The apnea test is the gold standard for determining brain death while people are still on a ventilator. A blood sample is taken from an artery (carries oxygen-rich blood to the body) for this examination. The amount of carbon dioxide in the blood is measured. Then the ventilator is turned off and disconnected. As the carbon dioxide in the arterial blood increases, the person is monitored for breathing (the carbon dioxide in arterial blood stimulates receptors in the brainstem to cause breathing). After the carbon dioxide reaches a certain level in the blood and no visual attempts are made to breathe, brain death is diagnosed. The person is now legally dead in the United States and may be plundered for organs.

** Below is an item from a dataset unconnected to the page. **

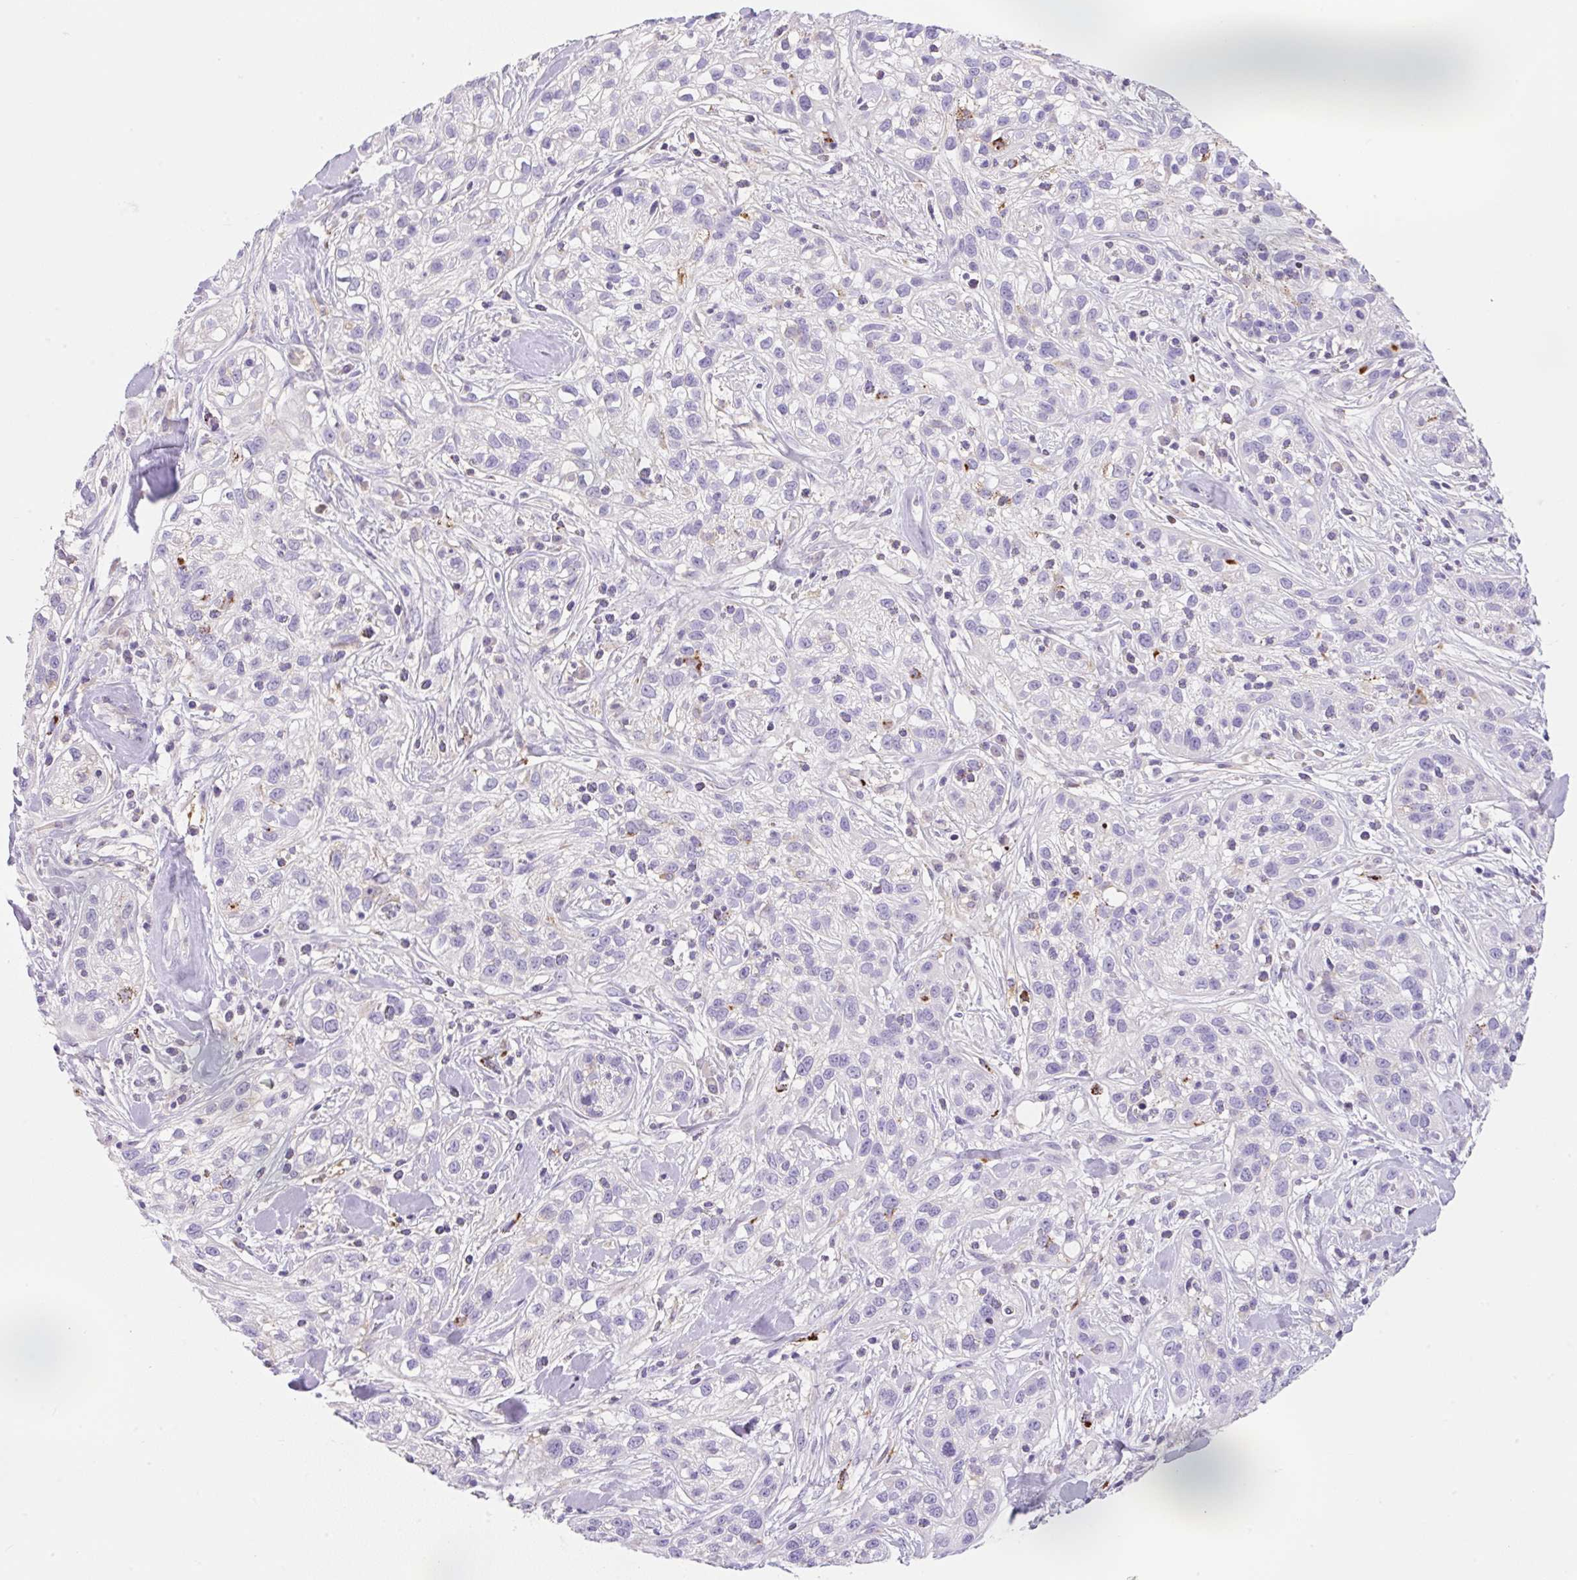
{"staining": {"intensity": "negative", "quantity": "none", "location": "none"}, "tissue": "skin cancer", "cell_type": "Tumor cells", "image_type": "cancer", "snomed": [{"axis": "morphology", "description": "Squamous cell carcinoma, NOS"}, {"axis": "topography", "description": "Skin"}], "caption": "High magnification brightfield microscopy of skin cancer (squamous cell carcinoma) stained with DAB (3,3'-diaminobenzidine) (brown) and counterstained with hematoxylin (blue): tumor cells show no significant expression.", "gene": "TDRD15", "patient": {"sex": "male", "age": 82}}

However, the apnea test itself can cause damage to the critically ill person and misdiagnosis. Rising levels of carbon dioxide in arterial blood cause dilation or opening of the arteries, contributing to increased blood flow and swelling in the brain. The result is intensified intra-cranial pressure on the brain enclosed in the skull, which destroys neurons (nerve cells), and this causes stress on the brainstem (where breathing is regulated). The apnea test increases pressure and swelling in the brain, essentially reversing the primary goal of reducing injury to the brainstem to permit normal breathing. The result of the apnea test is increased harm to the vulnerable person and an inability to inhale.